4. Summary and Conclusions

This work investigates the hydraulic conductivity of CO₂-carbonated olivine-admixed marine clay for potential use as a liner material in engineered landfills. The AR technique was used to optimize the olivine particle size during the grinding process to get olivine particles in a defined particle size class before treating the marine clay, while RSM was used in designing the experiments, evaluating the results, and optimizing the variables responsible for reducing the hydraulic conductivity of the carbonated olivine-admixed clay. The effects of various factors, including olivine content, carbonation time, and carbonation pressure on the hydraulic conductivity, were studied by ANOVA. The major findings from the study are summarized as follows:

• With increasing olivine content, carbonation time, and pressure, the hydraulic conductivity of the treated-clay decreased. The decrease in the hydraulic conductivity is due to the hydration reaction that resulted in the formation of M-S-H and M-A-H phases. Further hydraulic conductivity reduction is attributed to the formation of more carbonates, including nesquehonite, hydromagnesite, and dypingite.
• The quadratic model was considered the best fitted and non-aliased model between the control factors and response. ANOVA analyses revealed that the main and quadratic effects of olivine content, carbonation time, and carbonation pressure significantly affected the hydraulic conductivity.
• It was found that the predicted values from the model are in strong agreement with their experimental counterparts. Within the set of conditions applied in the current study, the model can be used for prediction.
• Based on the optimization study, the optimum value of the hydraulic conductivity was suggested as 2.0 × 10⁻¹¹ m/s and was attained under the following operating conditions: 24.7% olivine content, 20.1 h carbonation time, and 161 kPa carbonation pressure, with a designated maximum desirability function (D = 1.0).
• Comparative analyses of the hydraulic conductivity reduction of the carbonated samples and cured specimens demonstrate that CO₂-carbonated olivine-admixed soils have a great capacity to sequestrate CO₂ and minimize CO₂ emissions while rapidly decreasing the hydraulic conductivity of soils significantly relative to cured specimens.
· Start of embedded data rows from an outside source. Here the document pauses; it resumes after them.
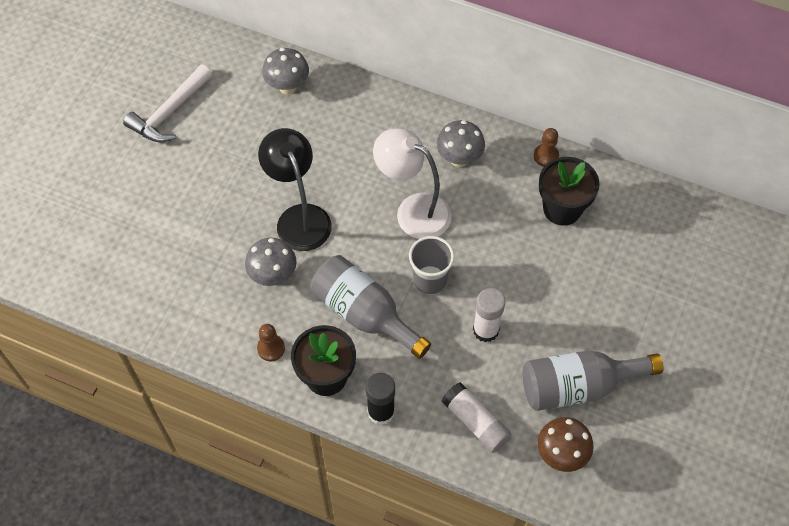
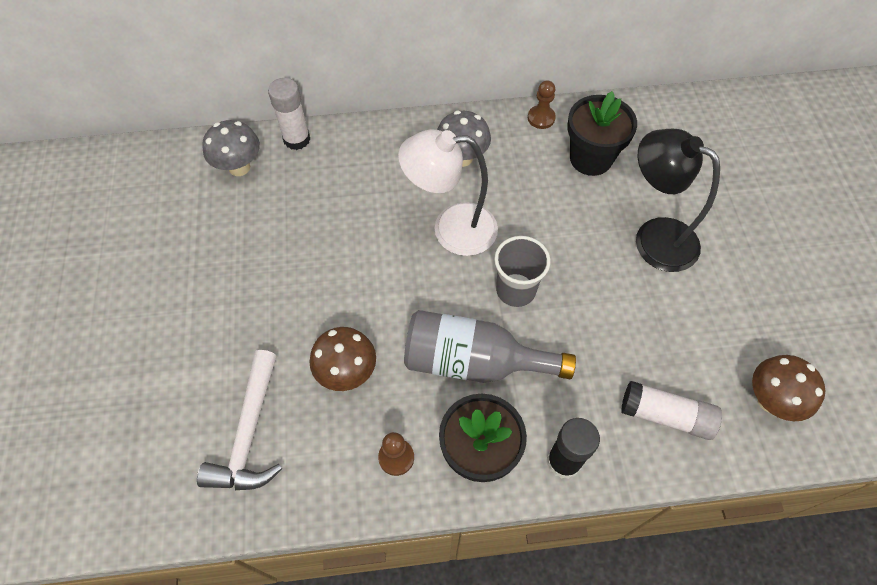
camera: 30 degrees left, 0 degrees up
(169, 113) = (118, 253): white hammer -> white hammer (249, 434)
(273, 276) = (347, 373): grey mushroom -> brown mushroom
(299, 217) = (336, 294): black lamp -> black lamp (654, 237)
(485, 330) = (606, 312): white glue stick -> white glue stick (296, 139)
(578, 386) = (732, 321): grey bottle -> none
In summary, CO₂-carbonation and olivine blend have proven to be a sustainable technique to reduce the hydraulic conductivity of marine clay, while employing the AR technique to optimize the olivine particle size and RSM to design the experiment and obtain optimum operating conditions in achieving maximum hydraulic conductivity reduction. The results indicate that the carbonated olivine-admixed clay can be used as a liner material in engineered landfills with the potential of sequestering landfill CO₂. However, the above results are based mainly on the outcome of laboratory experiments under limited operating conditions. Hence, future studies are recommended to extend the tests to a broader range of conditions and to carry out prototype and field trials to establish techniques for its in-situ application. Consequently, it might also provide a clue on the cost-estimate of the technique. Moreover, studies are also recommended considering the application of this carbonation technique to soil specimens prone to cracking and using leachate as the permeating fluid. Finally, future studies are also recommended to elucidate this hydraulic conductivity reduction through microstructural investigations.